The script can now be run from a Unix commandline as follows:
[stuart]$ R --no-save < dow-jones.r
There are two things to observe about how the R code is run above. First, the contents of dow-jones.r are sent to R using redirection (the left angle bracket). Second, as you will recall, when you quit R in interactive mode, you were asked whether to save the session. When a script is run interactively, this question must be answered in advance with a commandline option, either --save or --no-save; otherwise, an error results. (The option --vanilla conveniently wraps a number of options into one; for more information, see Invoking R.)
[stuart]$ R < dow-jones.r Fatal error: you must specify '--save', '--no-save' or '--vanilla'
When learning to use R, you will need raw data sets on which you can test various features of the language. Fortunately, R comes with an assortment of built-in data sets. These are an eclectic bunch, ranging in nature from Nile, which provides data about water flow in the river Nile from 1871 to 1970, to cars, which provides the speed of cars and braking distance from the 1920s. It also includes such gems as Titanic, which provides data concerning who did and did not survive the wreck of that ill-fated cruise ship.
The see the full list of these data sets, simply type data(). To obtain more information about a particular data set, you can type the name of the data set preceded by a question mark (e.g., ?AirPassengers).
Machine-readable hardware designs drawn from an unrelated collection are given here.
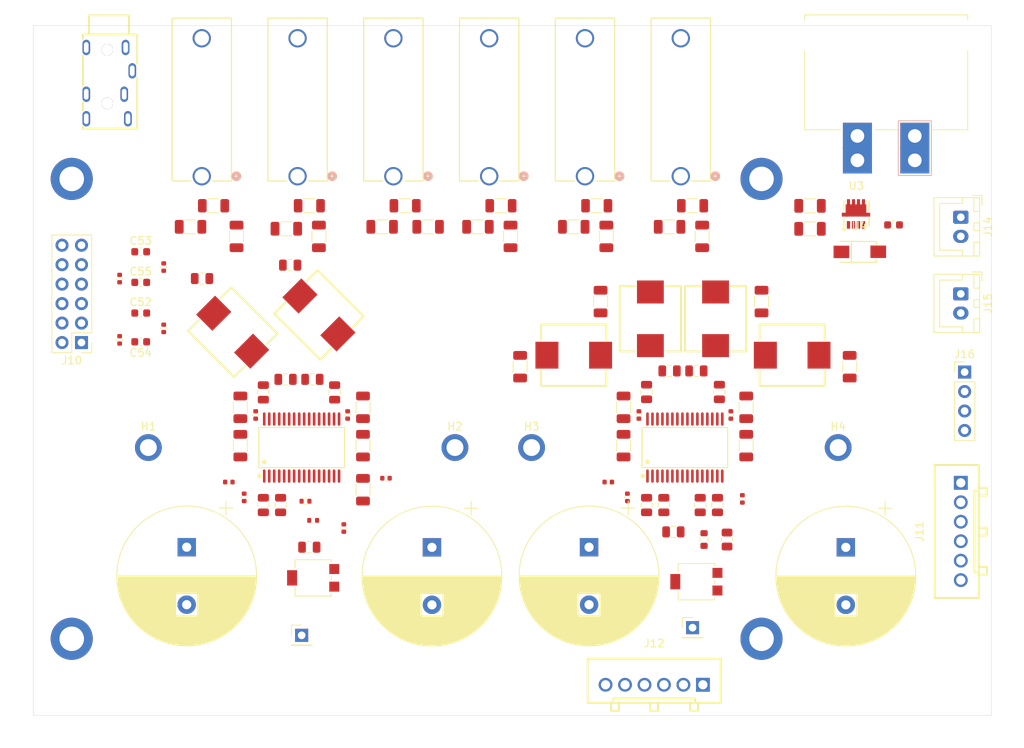
<source format=kicad_pcb>
(kicad_pcb
	(version 20240108)
	(generator "pcbnew")
	(generator_version "8.0")
	(general
		(thickness 1.6)
		(legacy_teardrops no)
	)
	(paper "A4")
	(layers
		(0 "F.Cu" signal)
		(31 "B.Cu" signal)
		(32 "B.Adhes" user "B.Adhesive")
		(33 "F.Adhes" user "F.Adhesive")
		(34 "B.Paste" user)
		(35 "F.Paste" user)
		(36 "B.SilkS" user "B.Silkscreen")
		(37 "F.SilkS" user "F.Silkscreen")
		(38 "B.Mask" user)
		(39 "F.Mask" user)
		(40 "Dwgs.User" user "User.Drawings")
		(41 "Cmts.User" user "User.Comments")
		(42 "Eco1.User" user "User.Eco1")
		(43 "Eco2.User" user "User.Eco2")
		(44 "Edge.Cuts" user)
		(45 "Margin" user)
		(46 "B.CrtYd" user "B.Courtyard")
		(47 "F.CrtYd" user "F.Courtyard")
		(48 "B.Fab" user)
		(49 "F.Fab" user)
		(50 "User.1" user)
		(51 "User.2" user)
		(52 "User.3" user)
		(53 "User.4" user)
		(54 "User.5" user)
		(55 "User.6" user)
		(56 "User.7" user)
		(57 "User.8" user)
		(58 "User.9" user)
	)
	(setup
		(pad_to_mask_clearance 0)
		(allow_soldermask_bridges_in_footprints no)
		(pcbplotparams
			(layerselection 0x00010fc_ffffffff)
			(plot_on_all_layers_selection 0x0000000_00000000)
			(disableapertmacros no)
			(usegerberextensions no)
			(usegerberattributes yes)
			(usegerberadvancedattributes yes)
			(creategerberjobfile yes)
			(dashed_line_dash_ratio 12.000000)
			(dashed_line_gap_ratio 3.000000)
			(svgprecision 4)
			(plotframeref no)
			(viasonmask no)
			(mode 1)
			(useauxorigin no)
			(hpglpennumber 1)
			(hpglpenspeed 20)
			(hpglpendiameter 15.000000)
			(pdf_front_fp_property_popups yes)
			(pdf_back_fp_property_popups yes)
			(dxfpolygonmode yes)
			(dxfimperialunits yes)
			(dxfusepcbnewfont yes)
			(psnegative no)
			(psa4output no)
			(plotreference yes)
			(plotvalue yes)
			(plotfptext yes)
			(plotinvisibletext no)
			(sketchpadsonfab no)
			(subtractmaskfromsilk no)
			(outputformat 1)
			(mirror no)
			(drillshape 1)
			(scaleselection 1)
			(outputdirectory "")
		)
	)
	(net 0 "")
	(net 1 "/TPA3126D2/LINN")
	(net 2 "Net-(U1-LINN)")
	(net 3 "Net-(U1-LINP)")
	(net 4 "/TPA3126D2/LINP")
	(net 5 "Net-(U1-RINN)")
	(net 6 "/TPA3126D2/RINN")
	(net 7 "Net-(U2-RINN)")
	(net 8 "/TPA3126D2/SINN")
	(net 9 "GND")
	(net 10 "Net-(U1-GVDD)")
	(net 11 "Net-(U2-GVDD)")
	(net 12 "Net-(U2-SYNC)")
	(net 13 "Net-(U1-RINP)")
	(net 14 "/TPA3126D2/RINP")
	(net 15 "/TPA3126D2/SINP")
	(net 16 "Net-(U2-RINP)")
	(net 17 "+24V")
	(net 18 "Net-(U1-BSPR)")
	(net 19 "Net-(U1-OUTPR)")
	(net 20 "Net-(U1-BSNR)")
	(net 21 "Net-(U1-OUTNR)")
	(net 22 "Net-(U1-BSNL)")
	(net 23 "Net-(U1-OUTNL)")
	(net 24 "Net-(U2-BSPR)")
	(net 25 "Net-(U2-OUTNR)")
	(net 26 "Net-(U2-BSNR)")
	(net 27 "Net-(U2-BSNL)")
	(net 28 "Net-(U2-OUTNL)")
	(net 29 "Net-(U1-BSPL)")
	(net 30 "Net-(U1-OUTPL)")
	(net 31 "Net-(U2-BSPL)")
	(net 32 "Net-(J3-Pin_1)")
	(net 33 "Net-(J4-Pin_1)")
	(net 34 "Net-(J5-Pin_1)")
	(net 35 "Net-(J6-Pin_1)")
	(net 36 "Net-(J7-Pin_1)")
	(net 37 "Net-(J8-Pin_1)")
	(net 38 "Net-(C46-Pad1)")
	(net 39 "Net-(C47-Pad2)")
	(net 40 "Net-(C48-Pad1)")
	(net 41 "Net-(C49-Pad2)")
	(net 42 "Net-(C50-Pad1)")
	(net 43 "Net-(C51-Pad2)")
	(net 44 "/SIN")
	(net 45 "/RIN")
	(net 46 "Net-(J9-AUDIO_R)")
	(net 47 "/LIN")
	(net 48 "Net-(J9-AUDIO_L)")
	(net 49 "Net-(J1-Pin_1)")
	(net 50 "Net-(J2-Pin_1)")
	(net 51 "unconnected-(J9-SWITCH_3-Pad5)")
	(net 52 "unconnected-(J9-SWITCH_1-Pad7)")
	(net 53 "unconnected-(J9-MIC-Pad2)")
	(net 54 "unconnected-(J9-SWITCH_2-Pad6)")
	(net 55 "/TPA3126D2/SDZB")
	(net 56 "/TPA3126D2/MUTEA")
	(net 57 "/TPA3126D2/FAULTZB")
	(net 58 "/TPA3126D2/FAULTZA")
	(net 59 "/TPA3126D2/MUTEB")
	(net 60 "/TPA3126D2/SDZA")
	(net 61 "Net-(J13-Pin_2)")
	(net 62 "/TPA3126D2/SYNC")
	(net 63 "Net-(U1-GAIN_SLV)")
	(net 64 "Net-(U2-GAIN_SLV)")
	(net 65 "+3V3")
	(net 66 "Net-(U3-G)")
	(footprint "Endstufe:CP_Radial_D18.0mm_P7.50mm" (layer "F.Cu") (at 155 118.05 -90))
	(footprint "Connector_PinHeader_2.54mm:PinHeader_1x04_P2.54mm_Vertical" (layer "F.Cu") (at 256.5 95.2))
	(footprint "Endstufe:R_1206_3216Metric" (layer "F.Cu") (at 221 73.5 180))
	(footprint "Endstufe:C_0805_2012Metric" (layer "F.Cu") (at 217.25 112.55 90))
	(footprint "Endstufe:C_1206_3216Metric" (layer "F.Cu") (at 155.5 76.25 180))
	(footprint "Endstufe:PinHeader_1x01_P2.54mm_Vertical" (layer "F.Cu") (at 170 129.55))
	(footprint "Endstufe:CP_Radial_D18.0mm_P7.50mm" (layer "F.Cu") (at 207.5 118.05 -90))
	(footprint "Endstufe:IND-SMD_L8.5-W8.0_PCC-M0854M" (layer "F.Cu") (at 172.25 87.75 135))
	(footprint "Endstufe:C_0805_2012Metric" (layer "F.Cu") (at 165 97.85 90))
	(footprint "Endstufe:IND-SMD_L8.5-W8.0_PCC-M0854M" (layer "F.Cu") (at 224 88.25 90))
	(footprint "Endstufe:C_0402_1005Metric" (layer "F.Cu") (at 146.25 91 90))
	(footprint "Endstufe:C_0402_1005Metric" (layer "F.Cu") (at 152 89.5 90))
	(footprint "Endstufe:C_0402_1005Metric" (layer "F.Cu") (at 146.25 83 90))
	(footprint "Endstufe:IND-SMD_L8.5-W8.0_PCC-M0854M" (layer "F.Cu") (at 234 93))
	(footprint "Endstufe:C_0402_1005Metric" (layer "F.Cu") (at 160.5 109.55 180))
	(footprint "Endstufe:Molex_Sabre_43160-1102_1x02_P7.49mm_Horizontal" (layer "F.Cu") (at 250 64.395 180))
	(footprint "Endstufe:C_0805_2012Metric" (layer "F.Cu") (at 171.4 96.15))
	(footprint "Endstufe:C_0402_1005Metric" (layer "F.Cu") (at 162.5 111.55 -90))
	(footprint "Endstufe:C_1206_3216Metric" (layer "F.Cu") (at 172.25 77.5 90))
	(footprint "Endstufe:R_0603_1608Metric"
		(layer "F.Cu")
		(uuid "2b461c0c-0a20-4a95-a1ca-1be25e99954c")
		(at 222.5 117.05 -90)
		(descr "Resistor SMD 0603 (1608 Metric), square (rectangular) end terminal, IPC_7351 nominal, (Body size source: IPC-SM-782 page 72, https://www.pcb-3d.com/wordpress/wp-content/uploads/ipc-sm-782a_amendment_1_and_2.pdf), generated with kicad-footprint-generator")
		(tags "resistor")
		(property "Reference" "R2"
			(at 0 -1.43 90)
			(layer "F.SilkS")
			(hide yes)
			(uuid "0685f258-f977-43ee-90d3-85f90eac215b")
			(effects
				(font
					(size 1 1)
					(thickness 0.15)
				)
			)
		)
		(property "Value" "5.6k"
			(at 0 1.43 90)
			(layer "F.Fab")
			(uuid "da260f4
... [566189 chars truncated]
</source>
Most data sets also come with example R code, which you can study to improve your understanding of the language.
R provides the means to perform a wide variety of statistical techniques. Because it is the tool of choice for many professional statisticians, it has been thoroughly tested, and its functionality is very comprehensive. Your knowledge of statistics will most likely be the main limitation on what you can do with it.
There is a good deal of documentation for R, both online and in print. For another introductory tutorial on R, try Analyzing Statistics with GNU R from the O'Reilly Press website ONLamp.com. The R homepage provides a more in-depth introduction to R as well as a listing of all official R documentation. There is also a good deal of documentation in print. A partial listing of books on R can be found on the R homepage, and the website for John Verzani's textbook Using R for Introductory Statistics provides another listing of R-related materials (including sample data sets).